» **EXERCISE**:
Answer these questions using the article on the NSF-funded broadband project:
1. Which non-profit sought an academic partner for the project?
2. On what does Hilal Atasoy's research focus?
3. What is the amount of the grant from the National Science Foundation?

*** Opening of DOCUMENT SECTION ***

Professor's role focuses on impact of NSF-funded broadband project

Hilal Atasoy, whose research focuses on information systems and data analytics, will serve as the academic partner in a broadband solutions project that has attracted funding from the National Science Foundation.

When the non-profit U.S. Ignite was looking for an academic partner to help measure the impact of providing Internet connectivity to a group of underserved communities in the U.S., they turned to Rutgers Business School professor Hilal Atasoy.

Atasoy, who is part of the accounting and information systems faculty, is now at the center of an ambitious effort fueled by a $1.9 million grant from the National Science Foundation.

“I’m really excited to be part of this project because it’s very impactful,” Atasoy said. "It’s going to affect these people’s lives in a real way.”

*** Close of DOCUMENT SECTION ***
*** Opening of DATASET EXTRACT ***

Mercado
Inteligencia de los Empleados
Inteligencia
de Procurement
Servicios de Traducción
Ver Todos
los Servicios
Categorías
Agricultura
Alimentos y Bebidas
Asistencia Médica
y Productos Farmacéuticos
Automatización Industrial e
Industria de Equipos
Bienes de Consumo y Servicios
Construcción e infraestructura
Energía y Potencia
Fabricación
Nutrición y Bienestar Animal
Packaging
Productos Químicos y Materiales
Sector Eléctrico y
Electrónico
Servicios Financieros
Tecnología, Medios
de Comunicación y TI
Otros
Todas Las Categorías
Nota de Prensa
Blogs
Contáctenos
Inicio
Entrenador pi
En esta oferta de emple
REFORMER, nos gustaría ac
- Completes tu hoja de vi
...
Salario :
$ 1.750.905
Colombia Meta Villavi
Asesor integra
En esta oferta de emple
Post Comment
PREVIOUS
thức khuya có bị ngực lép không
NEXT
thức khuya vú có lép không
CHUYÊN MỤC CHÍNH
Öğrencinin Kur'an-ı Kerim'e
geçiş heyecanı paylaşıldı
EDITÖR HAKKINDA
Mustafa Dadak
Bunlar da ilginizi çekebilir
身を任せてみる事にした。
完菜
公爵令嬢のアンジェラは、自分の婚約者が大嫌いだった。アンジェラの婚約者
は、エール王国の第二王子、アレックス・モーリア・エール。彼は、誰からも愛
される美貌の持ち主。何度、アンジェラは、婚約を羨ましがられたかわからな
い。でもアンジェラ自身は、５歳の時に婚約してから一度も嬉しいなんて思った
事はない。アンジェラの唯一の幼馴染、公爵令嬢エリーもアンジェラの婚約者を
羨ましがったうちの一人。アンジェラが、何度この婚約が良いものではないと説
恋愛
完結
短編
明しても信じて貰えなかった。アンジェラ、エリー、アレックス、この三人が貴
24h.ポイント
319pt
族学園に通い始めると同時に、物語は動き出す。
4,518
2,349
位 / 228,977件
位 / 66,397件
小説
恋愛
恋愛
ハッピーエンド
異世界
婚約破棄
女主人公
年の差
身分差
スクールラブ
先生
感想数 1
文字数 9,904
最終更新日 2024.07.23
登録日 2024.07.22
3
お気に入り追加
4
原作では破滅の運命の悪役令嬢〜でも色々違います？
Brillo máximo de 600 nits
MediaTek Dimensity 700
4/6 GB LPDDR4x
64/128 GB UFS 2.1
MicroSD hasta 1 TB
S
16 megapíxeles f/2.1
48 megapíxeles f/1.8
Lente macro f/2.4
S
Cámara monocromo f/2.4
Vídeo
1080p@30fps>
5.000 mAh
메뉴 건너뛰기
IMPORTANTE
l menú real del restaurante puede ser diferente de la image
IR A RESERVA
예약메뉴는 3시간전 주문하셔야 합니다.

*** Close of DATASET EXTRACT ***

» **TASK OUTPUT**:
1. U.S. Ignite
2. Information systems and data analytics
3. $1.9 million